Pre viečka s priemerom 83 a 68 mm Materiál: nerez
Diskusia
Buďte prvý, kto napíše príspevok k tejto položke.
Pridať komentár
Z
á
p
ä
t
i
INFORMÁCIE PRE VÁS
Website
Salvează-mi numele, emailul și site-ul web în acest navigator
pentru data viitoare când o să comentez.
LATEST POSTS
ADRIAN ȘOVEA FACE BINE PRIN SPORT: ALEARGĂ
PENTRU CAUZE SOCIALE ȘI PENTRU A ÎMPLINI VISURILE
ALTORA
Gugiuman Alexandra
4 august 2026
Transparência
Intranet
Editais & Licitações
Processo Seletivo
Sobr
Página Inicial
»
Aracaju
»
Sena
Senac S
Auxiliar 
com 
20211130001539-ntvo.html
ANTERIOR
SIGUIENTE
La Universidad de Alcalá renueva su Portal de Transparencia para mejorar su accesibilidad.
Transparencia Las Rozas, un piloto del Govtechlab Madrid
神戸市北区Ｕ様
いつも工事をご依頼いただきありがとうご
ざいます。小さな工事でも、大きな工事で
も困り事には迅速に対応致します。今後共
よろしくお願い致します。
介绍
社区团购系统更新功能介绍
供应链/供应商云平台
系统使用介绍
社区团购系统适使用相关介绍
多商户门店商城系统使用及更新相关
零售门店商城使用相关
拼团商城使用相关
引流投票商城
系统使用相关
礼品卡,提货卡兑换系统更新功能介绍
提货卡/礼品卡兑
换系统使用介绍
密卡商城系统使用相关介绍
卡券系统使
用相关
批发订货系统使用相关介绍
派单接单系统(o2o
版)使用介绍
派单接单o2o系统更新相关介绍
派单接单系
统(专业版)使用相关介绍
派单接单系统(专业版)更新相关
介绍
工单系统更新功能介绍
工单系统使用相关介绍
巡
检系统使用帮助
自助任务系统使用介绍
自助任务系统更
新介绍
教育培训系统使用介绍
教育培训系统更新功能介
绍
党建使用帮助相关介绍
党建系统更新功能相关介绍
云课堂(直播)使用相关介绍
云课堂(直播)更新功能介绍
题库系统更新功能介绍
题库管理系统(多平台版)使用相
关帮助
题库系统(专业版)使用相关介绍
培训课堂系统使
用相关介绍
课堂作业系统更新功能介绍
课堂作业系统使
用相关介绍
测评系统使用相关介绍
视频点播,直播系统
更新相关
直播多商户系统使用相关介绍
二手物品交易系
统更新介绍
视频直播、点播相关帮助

▸ **Exercise description**:
Wherever a line of the records above contains the string "Transparencia", copy that line out.

▸ **Task result**:
La Universidad de Alcalá renueva su Portal de Transparencia para mejorar su accesibilidad.
Transparencia Las Rozas, un piloto del Govtechlab Madrid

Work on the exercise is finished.